● Job
As you look over the data below, please find each line where the word "source" appears, then copy it.

[Electronic design files]
◇ ◇ ◇

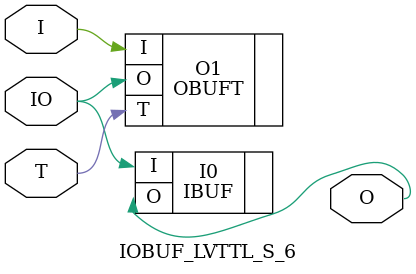
<source format=v>


`timescale  1 ps / 1 ps


module IOBUF_LVTTL_S_6 (O, IO, I, T);

    output O;

    inout  IO;

    input  I, T;

        OBUFT #(.IOSTANDARD("LVTTL"), .SLEW("SLOW"), .DRIVE(6)) O1 (.O(IO), .I(I), .T(T)); 
	IBUF #(.IOSTANDARD("LVTTL"))  I0 (.O(O), .I(IO));
        

endmodule



</source>
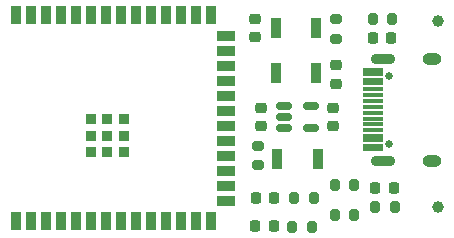
<source format=gbr>
G04 #@! TF.GenerationSoftware,KiCad,Pcbnew,(6.0.11)*
G04 #@! TF.CreationDate,2023-04-28T13:02:27+02:00*
G04 #@! TF.ProjectId,cyberticket,63796265-7274-4696-936b-65742e6b6963,rev?*
G04 #@! TF.SameCoordinates,Original*
G04 #@! TF.FileFunction,Soldermask,Top*
G04 #@! TF.FilePolarity,Negative*
%FSLAX46Y46*%
G04 Gerber Fmt 4.6, Leading zero omitted, Abs format (unit mm)*
G04 Created by KiCad (PCBNEW (6.0.11)) date 2023-04-28 13:02:27*
%MOMM*%
%LPD*%
G01*
G04 APERTURE LIST*
G04 Aperture macros list*
%AMRoundRect*
0 Rectangle with rounded corners*
0 $1 Rounding radius*
0 $2 $3 $4 $5 $6 $7 $8 $9 X,Y pos of 4 corners*
0 Add a 4 corners polygon primitive as box body*
4,1,4,$2,$3,$4,$5,$6,$7,$8,$9,$2,$3,0*
0 Add four circle primitives for the rounded corners*
1,1,$1+$1,$2,$3*
1,1,$1+$1,$4,$5*
1,1,$1+$1,$6,$7*
1,1,$1+$1,$8,$9*
0 Add four rect primitives between the rounded corners*
20,1,$1+$1,$2,$3,$4,$5,0*
20,1,$1+$1,$4,$5,$6,$7,0*
20,1,$1+$1,$6,$7,$8,$9,0*
20,1,$1+$1,$8,$9,$2,$3,0*%
G04 Aperture macros list end*
%ADD10R,0.900000X1.700000*%
%ADD11C,1.000000*%
%ADD12RoundRect,0.225000X0.250000X-0.225000X0.250000X0.225000X-0.250000X0.225000X-0.250000X-0.225000X0*%
%ADD13RoundRect,0.200000X0.200000X0.275000X-0.200000X0.275000X-0.200000X-0.275000X0.200000X-0.275000X0*%
%ADD14RoundRect,0.200000X-0.200000X-0.275000X0.200000X-0.275000X0.200000X0.275000X-0.200000X0.275000X0*%
%ADD15RoundRect,0.218750X0.218750X0.256250X-0.218750X0.256250X-0.218750X-0.256250X0.218750X-0.256250X0*%
%ADD16RoundRect,0.150000X-0.512500X-0.150000X0.512500X-0.150000X0.512500X0.150000X-0.512500X0.150000X0*%
%ADD17R,0.900000X1.500000*%
%ADD18R,1.500000X0.900000*%
%ADD19R,0.900000X0.900000*%
%ADD20RoundRect,0.225000X0.225000X0.250000X-0.225000X0.250000X-0.225000X-0.250000X0.225000X-0.250000X0*%
%ADD21C,0.650000*%
%ADD22R,1.750000X0.300000*%
%ADD23O,1.600000X1.000000*%
%ADD24O,2.100000X0.900000*%
%ADD25RoundRect,0.200000X0.275000X-0.200000X0.275000X0.200000X-0.275000X0.200000X-0.275000X-0.200000X0*%
G04 APERTURE END LIST*
D10*
X118393000Y-62992000D03*
X121793000Y-62992000D03*
D11*
X131953000Y-67056000D03*
D12*
X123376400Y-56598400D03*
X123376400Y-55048400D03*
D13*
X124924400Y-65151000D03*
X123274400Y-65151000D03*
D14*
X126467500Y-51085500D03*
X128117500Y-51085500D03*
D13*
X124924400Y-67691000D03*
X123274400Y-67691000D03*
D12*
X116518400Y-52674400D03*
X116518400Y-51124400D03*
D15*
X128257000Y-65405000D03*
X126682000Y-65405000D03*
D11*
X131953000Y-51308000D03*
D16*
X118942400Y-58490400D03*
X118942400Y-59440400D03*
X118942400Y-60390400D03*
X121217400Y-60390400D03*
X121217400Y-58490400D03*
D17*
X96276400Y-68256400D03*
X97546400Y-68256400D03*
X98816400Y-68256400D03*
X100086400Y-68256400D03*
X101356400Y-68256400D03*
X102626400Y-68256400D03*
X103896400Y-68256400D03*
X105166400Y-68256400D03*
X106436400Y-68256400D03*
X107706400Y-68256400D03*
X108976400Y-68256400D03*
X110246400Y-68256400D03*
X111516400Y-68256400D03*
X112786400Y-68256400D03*
D18*
X114036400Y-66491400D03*
X114036400Y-65221400D03*
X114036400Y-63951400D03*
X114036400Y-62681400D03*
X114036400Y-61411400D03*
X114036400Y-60141400D03*
X114036400Y-58871400D03*
X114036400Y-57601400D03*
X114036400Y-56331400D03*
X114036400Y-55061400D03*
X114036400Y-53791400D03*
X114036400Y-52521400D03*
D17*
X112786400Y-50756400D03*
X111516400Y-50756400D03*
X110246400Y-50756400D03*
X108976400Y-50756400D03*
X107706400Y-50756400D03*
X106436400Y-50756400D03*
X105166400Y-50756400D03*
X103896400Y-50756400D03*
X102626400Y-50756400D03*
X101356400Y-50756400D03*
X100086400Y-50756400D03*
X98816400Y-50756400D03*
X97546400Y-50756400D03*
X96276400Y-50756400D03*
D19*
X103996400Y-61006400D03*
X105396400Y-62406400D03*
X105396400Y-61006400D03*
X102596400Y-62406400D03*
X103996400Y-62406400D03*
X102596400Y-61006400D03*
X102596400Y-59606400D03*
X105396400Y-59606400D03*
X103996400Y-59606400D03*
D14*
X119825000Y-66294000D03*
X121475000Y-66294000D03*
D10*
X121696400Y-55696400D03*
X118296400Y-55696400D03*
D15*
X128041500Y-52736500D03*
X126466500Y-52736500D03*
D20*
X118068400Y-68650400D03*
X116518400Y-68650400D03*
D21*
X127836000Y-55911000D03*
X127836000Y-61691000D03*
D22*
X126496000Y-62151000D03*
X126496000Y-61351000D03*
X126496000Y-60051000D03*
X126496000Y-59051000D03*
X126496000Y-58551000D03*
X126496000Y-57551000D03*
X126496000Y-56251000D03*
X126496000Y-55451000D03*
X126496000Y-55751000D03*
X126496000Y-56551000D03*
X126496000Y-57051000D03*
X126496000Y-58051000D03*
X126496000Y-59551000D03*
X126496000Y-60551000D03*
X126496000Y-61051000D03*
X126496000Y-61851000D03*
D23*
X131516000Y-54481000D03*
X131516000Y-63121000D03*
D24*
X127336000Y-63121000D03*
X127336000Y-54481000D03*
D20*
X118118400Y-66294000D03*
X116568400Y-66294000D03*
D12*
X123122400Y-60167400D03*
X123122400Y-58617400D03*
X117026400Y-60167400D03*
X117026400Y-58617400D03*
D10*
X118296400Y-51886400D03*
X121696400Y-51886400D03*
D14*
X126683000Y-67056000D03*
X128333000Y-67056000D03*
D13*
X121284000Y-68707000D03*
X119634000Y-68707000D03*
D25*
X116713000Y-63499000D03*
X116713000Y-61849000D03*
X123376400Y-52774400D03*
X123376400Y-51124400D03*
M02*

</source>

◇ ◇ ◇

● Task result
<source format=v>
</source>
<source format=gbr>
</source>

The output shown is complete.